The TV report also stated the German foreign ministry had said that Tehran had urged the German Foreign Ministry to prevent anti-Iranian demonstrations in Europe. Ali Reza Sheikh Attar, Iran's ambassador to Germany, denied those allegations.
"There has been no letter or written message from us on this. There have been a lot of lies spread in the media about the protests," he told ARD.
But Iranian opposition figures in Europe claim they have been photographed, filmed and even hassled by Iranian agents.
Javad Dabiran, a spokesman for the National Council of Resistance of Iran, which is leading the protests in Europe, told United Press International in a telephone interview Friday that Iranian expatriates who have taken part in anti-regime demonstrations in Europe have received threatening phone calls, that people are arrested when they visit relatives back in Iran, and that those relatives are hassled by Iranian authorities.
"They are trying to intimidate people," Dabiran told UPI.
Dabiran has helped organize anti-regime protests in Berlin that were surveyed by Iranian spies, he claims.
A bearded Iranian man driving a black Mercedes with a diplomat's license plate recently filmed the protesters, Dabiran said. When police asked the man why he was filming, he said it was for "private purposes," Dabiran told UPI.

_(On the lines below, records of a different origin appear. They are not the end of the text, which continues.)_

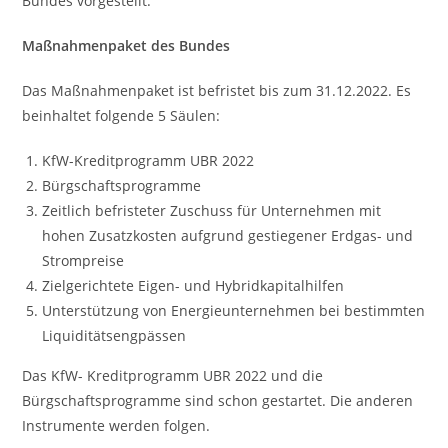
Bundes vorgestellt.
Maßnahmenpaket des Bundes
Das Maßnahmenpaket ist befristet bis zum 31.12.2022. Es
beinhaltet folgende 5 Säulen:
KfW-Kreditprogramm UBR 2022
Bürgschaftsprogramme
Zeitlich befristeter Zuschuss für Unternehmen mit
hohen Zusatzkosten aufgrund gestiegener Erdgas- und
Strompreise
Zielgerichtete Eigen- und Hybridkapitalhilfen
Unterstützung von Energieunternehmen bei bestimmten
Liquiditätsengpässen
Das KfW- Kreditprogramm UBR 2022 und die
Bürgschaftsprogramme sind schon gestartet. Die anderen
Instrumente werden folgen.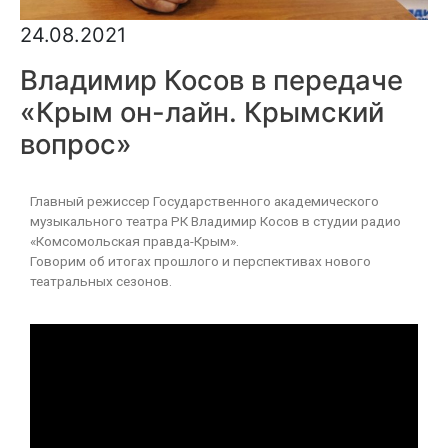
24.08.2021
Владимир Косов в передаче
«Крым он-лайн. Крымский
вопрос»
Главный режиссер Государственного академического
музыкального театра РК Владимир Косов в студии радио
«Комсомольская правда-Крым».
Говорим об итогах прошлого и перспективах нового
театральных сезонов.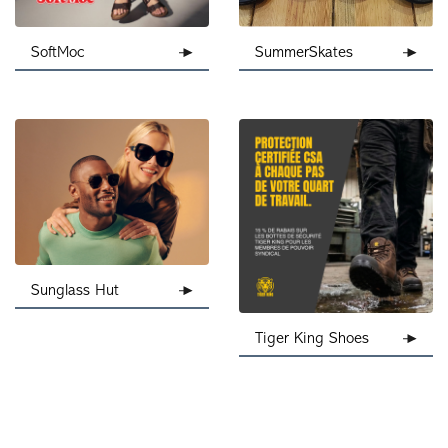
SoftMoc
SummerSkates
Sunglass Hut
Tiger King Shoes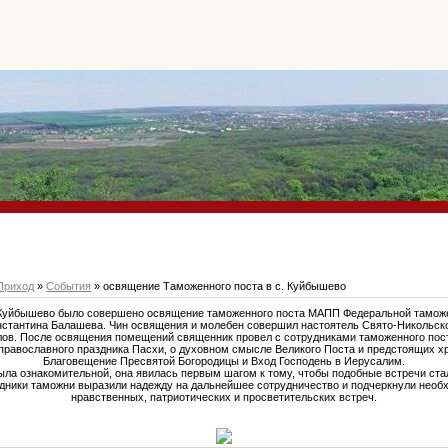
Приход
»
События
» освящение Таможенного поста в с. Куйбышево
с. Куйбышево было совершено освящение таможенного поста МАПП Федеральной тамож
нстантина Балашева. Чин освящения и молебен совершил настоятель Свято-Никольск
лов. После освящения помещений священник провел с сотрудниками таможенного пост
 православного праздника Пасхи, о духовном смысле Великого Поста и предстоящих хр
Благовещение Пресвятой Богородицы и Вход Господень в Иерусалим.
ла ознакомительной, она явилась первым шагом к тому, чтобы подобные встречи ст
дники таможни выразили надежду на дальнейшее сотрудничество и подчеркнули необ
нравственных, патриотических и просветительских встреч.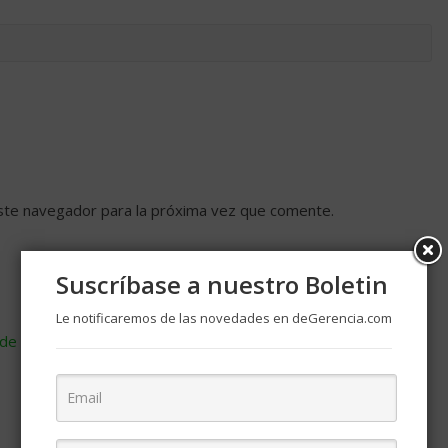
ste navegador para la próxima vez que comente.
Suscríbase a nuestro Boletin
Le notificaremos de las novedades en deGerencia.com
de cómo se procesan los datos de tus comentarios
.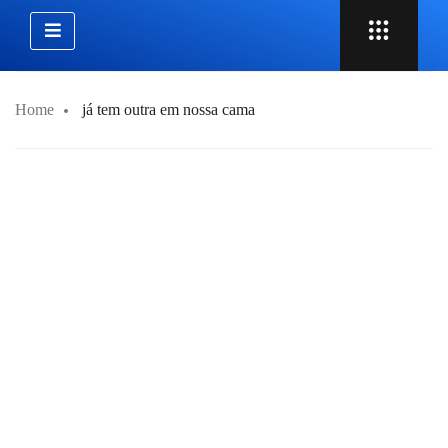
Home
já tem outra em nossa cama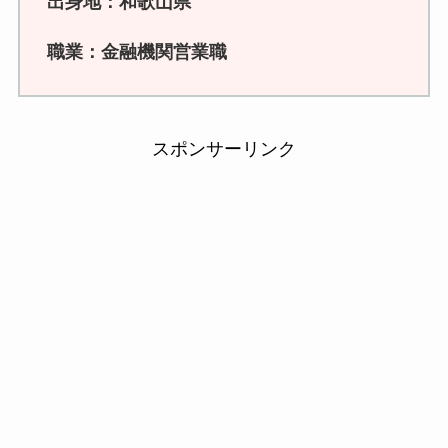
出身地：和歌山県
職業：金融機関営業職
スポンサーリンク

 Iran experienced massive demonstrations in protest of what critics say were rigged June presidential elections that saw President Mahmoud Ahmadinejad emerge winning. Tehran cracked down violently on the protesters, with thousands arrested. The West harshly criticized Iran for the violence.
The NCRI is an umbrella organization representing the People's Mujahedin of Iran, which Tehran and the United States list as a terror organization. It was founded in 1965 in opposition to the shah but was squashed by the mullah regime that took power in 1979. It remains one of the main opposition groups to the current regime in Tehran. Most of the PMOI members live in Camp Ashraf in Iraq, where they were disarmed by U.S. troops in 2003. The European Union removed the group from its terrorist list in January after Britain had done so last year.